* _EXERCISE AIM_: Find the word "repository" below. Copy each line that has it.

Plain-text document sources:

↓↓↓

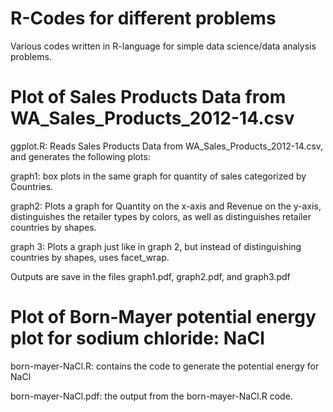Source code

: # R-Codes for different problems

Various codes written in R-language for simple data science/data analysis problems.

# Plot of Sales Products Data from WA_Sales_Products_2012-14.csv

ggplot.R: Reads Sales Products Data from WA_Sales_Products_2012-14.csv, and generates the following plots: 

graph1: box plots in the same graph for quantity of sales categorized by Countries. 

graph2: Plots a graph for Quantity on the x-axis and Revenue on the y-axis, distinguishes the retailer types by colors, as well as distinguishes retailer countries by shapes. 

graph 3: Plots a graph just like in graph 2, but instead of distinguishing countries by shapes, uses facet_wrap. 

Outputs are save in the files graph1.pdf, graph2.pdf, and graph3.pdf

# Plot of Born-Mayer potential energy plot for sodium chloride: NaCl

born-mayer-NaCl.R: contains the code to generate the potential energy for NaCl

born-mayer-NaCl.pdf: the output from the born-mayer-NaCl.R code.
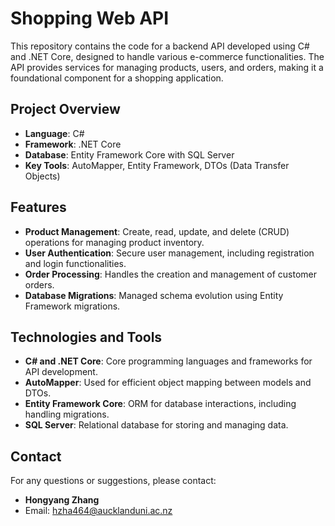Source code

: # Shopping Web API

This repository contains the code for a backend API developed using C# and .NET Core, designed to handle various e-commerce functionalities. The API provides services for managing products, users, and orders, making it a foundational component for a shopping application.

## Project Overview

- **Language**: C#
- **Framework**: .NET Core
- **Database**: Entity Framework Core with SQL Server
- **Key Tools**: AutoMapper, Entity Framework, DTOs (Data Transfer Objects)

## Features

- **Product Management**: Create, read, update, and delete (CRUD) operations for managing product inventory.
- **User Authentication**: Secure user management, including registration and login functionalities.
- **Order Processing**: Handles the creation and management of customer orders.
- **Database Migrations**: Managed schema evolution using Entity Framework migrations.

## Technologies and Tools

- **C# and .NET Core**: Core programming languages and frameworks for API development.
- **AutoMapper**: Used for efficient object mapping between models and DTOs.
- **Entity Framework Core**: ORM for database interactions, including handling migrations.
- **SQL Server**: Relational database for storing and managing data.

## Contact

For any questions or suggestions, please contact:
- **Hongyang Zhang**
- Email: [hzha464@aucklanduni.ac.nz](mailto:hzha464@aucklanduni.ac.nz)
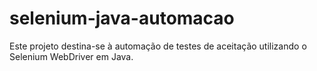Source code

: # selenium-java-automacao
Este projeto destina-se à automação de testes de aceitação utilizando o Selenium WebDriver em Java.
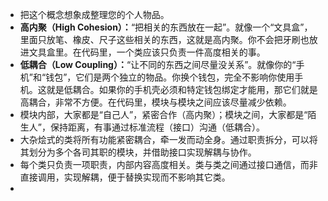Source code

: - 把这个概念想象成整理您的个人物品。
- **高内聚（High Cohesion）：**“把相关的东西放在一起”。就像一个“文具盒”，里面只放笔、橡皮、尺子这些相关的东西，这就是高内聚。你不会把牙刷也放进文具盒里。在代码里，一个类应该只负责一件高度相关的事。
- **低耦合（Low Coupling）：**“让不同的东西之间尽量没关系”。就像你的“手机”和“钱包”，它们是两个独立的物品。你换个钱包，完全不影响你使用手机。这就是低耦合。如果你的手机壳必须和特定钱包绑定才能用，那它们就是高耦合，非常不方便。在代码里，模块与模块之间应该尽量减少依赖。
- 模块内部，大家都是“自己人”，紧密合作（高内聚）；模块之间，大家都是“陌生人”，保持距离，有事通过标准流程（接口）沟通（低耦合）。
- 大杂烩式的类将所有功能紧密耦合，牵一发而动全身。通过职责拆分，可以将其划分为多个各司其职的模块，并借助接口实现解耦与协作。
- 每个类只负责一项职责，内部内容高度相关。类与类之间通过接口通信，而非直接调用，实现解耦，便于替换实现而不影响其它类。
-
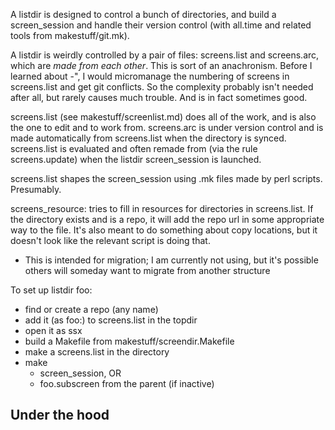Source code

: A listdir is designed to control a bunch of directories, and build a screen_session and handle their version control (with all.time and related tools from makestuff/git.mk).

A listdir is weirdly controlled by a pair of files: screens.list and screens.arc, which are _made from each other_. This is sort of an anachronism. Before I learned about <screenkey>-", I would micromanage the numbering of screens in screens.list and get git conflicts. So the complexity probably isn't needed after all, but rarely causes much trouble. And is in fact sometimes good.

screens.list (see makestuff/screenlist.md) does all of the work, and is also the one to edit and to work from. screens.arc is under version control and is made automatically from screens.list when the directory is synced. screens.list is evaluated and often remade from (via the rule screens.update) when the listdir screen_session is launched.

screens.list shapes the screen_session using .mk files made by perl scripts. Presumably.

screens_resource: tries to fill in resources for directories in screens.list. If the directory exists and is a repo, it will add the repo url in some appropriate way to the file. It's also meant to do something about copy locations, but it doesn't look like the relevant script is doing that.
* This is intended for migration; I am currently not using, but it's possible others will someday want to migrate from another structure

To set up listdir foo:
* find or create a repo (any name)
* add it (as foo:) to screens.list in the topdir
* open it as ssx
* build a Makefile from makestuff/screendir.Makefile
* make a screens.list in the directory
* make
	* screen_session, OR
	* foo.subscreen from the parent (if inactive)

## Under the hood


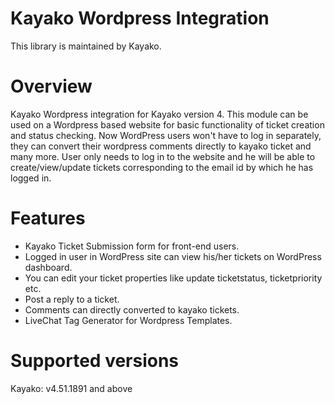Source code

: Kayako Wordpress Integration
=======================

This library is maintained by Kayako.

Overview
=======================

Kayako Wordpress integration for Kayako version 4. This module can be used on a Wordpress based website for basic functionality of ticket creation and status checking.
Now WordPress users won't have to log in separately, they can convert their wordpress comments directly to kayako ticket and many more.
User only needs to log in to the website and he will be able to create/view/update tickets corresponding to the email id by which he has logged in.

Features
=======================

* Kayako Ticket Submission form for front-end users.
* Logged in user in WordPress site can view his/her tickets on WordPress dashboard.
* You can edit your ticket properties like update ticketstatus, ticketpriority etc.
* Post a reply to a ticket.
* Comments can directly converted to kayako tickets.
* LiveChat Tag Generator for Wordpress Templates.

Supported versions
=======================

Kayako: v4.51.1891 and above
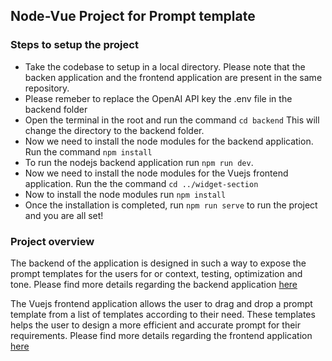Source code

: <h2>Node-Vue Project for Prompt template</h2>

<h3>Steps to setup the project</h3>

<ul>
<li>Take the codebase to setup in a local directory. Please note that the backen application and the frontend application are present in the same repository.</li>
<li>Please remeber to replace the OpenAI API key the .env file in the backend folder</li>
<li>Open the terminal in the root and run the command <code>cd backend</code> This will change the directory to the backend folder.</li>
<li>Now we need to install the node modules for the backend application. Run the command <code>npm install</code></li>
<li>To run the nodejs backend application run <code>npm run dev</code>.</li>
<li>Now we need to install the node modules for the Vuejs frontend application. Run the the command <code>cd ../widget-section</code></li>
<li>Now to install the node modules run <code>npm install</code></li>
<li>Once the installation is completed, run <code>npm run serve</code> to run the project and you are all set!</li>
</ul>

<h3>Project overview</h3>

<p>The backend of the application is designed in such a way to expose the prompt templates for the users for or context, testing, optimization and tone. Please find more details regarding the backend application <a href="https://github.com/imvprakash1/llm-template-project/blob/main/backend/readme.md">here</a></p>
<p>The Vuejs frontend application allows the user to drag and drop a prompt template from a list of templates according to their need. These templates helps the user to design a more efficient and accurate prompt for their requirements. Please find more details regarding the frontend application <a href="https://github.com/imvprakash1/llm-template-project/blob/main/widget-section/README.md">here</a></p>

↑↑↑

* _WRITTEN RESPONSE_:
This repository contains the code for a backend API developed using C# and .NET Core, designed to handle various e-commerce functionalities. The API provides services for managing products, users, and orders, making it a foundational component for a shopping application.
<li>Take the codebase to setup in a local directory. Please note that the backen application and the frontend application are present in the same repository.</li>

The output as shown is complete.